Вот потихоньку включили музыку, она стала заполнять пространство. Запела, о чем-то щемящем и невозможном, скрипка, ей вторила глуховатым голосом грустная виолончель. Третьей вступала нежная флейта – высоко-высоко, там, где редкий человеческий голос может спеть.
Я ощущала сзади себя присутствие человека. Он – почему-то я поняла, что это мужчина – приблизился совсем вплотную, теперь я даже чувствовала его дыхание. Человек был с меня ростом. Он по-прежнему не касался меня, просто стоял очень близко, совсем, на том расстоянии, где стираются личные границы, куда нельзя подходить, где «я» – уже не я, а мы. Я ощущала тепло его тела, слышала неровный стук своего сердца. Своего или его? Я не понимала. Тот, кто стоял за моей спиной, нашел мою руку и слегка сжал ее. И больше ничего. Ничего. Сжал и так стоял, пока не включили свет.
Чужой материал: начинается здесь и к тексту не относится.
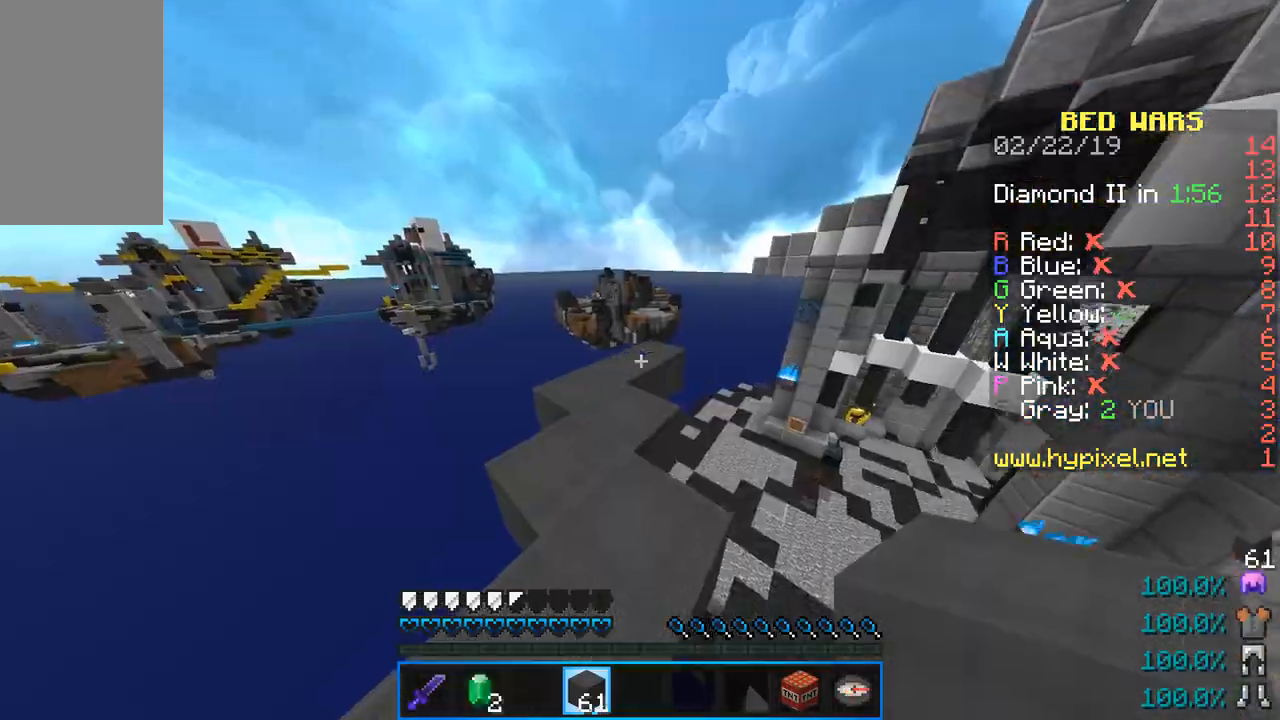
{"keys": ["space", "w"], "mouse": ["right"], "events": [[134, "a", "up"], [367, "mouse_right", "down"], [417, "space", "down"]]}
Я шагнула вперед. Я должна была начинать сцену. У меня были слова о бесконечной любви и бесконечном одиночестве. Американец, который написал эти слова, что-то знал об этом. Но не все. Знал по-американски, на самой поверхности. Писал очевидные вещи, как будто открывая для себя мир заново. Как будто никто этого не знал и не говорил лучше. Но мне было что сказать о любви и одиночестве, поэтому мне вполне хватало тех приблизительных слов, которые мне были даны в пьесе. Чуть-чуть рядом, чуть-чуть все не то, не глубоко, не точно… Но актеры не говорят своих слов. Если слова не те, можно попробовать наполнить их тем смыслом.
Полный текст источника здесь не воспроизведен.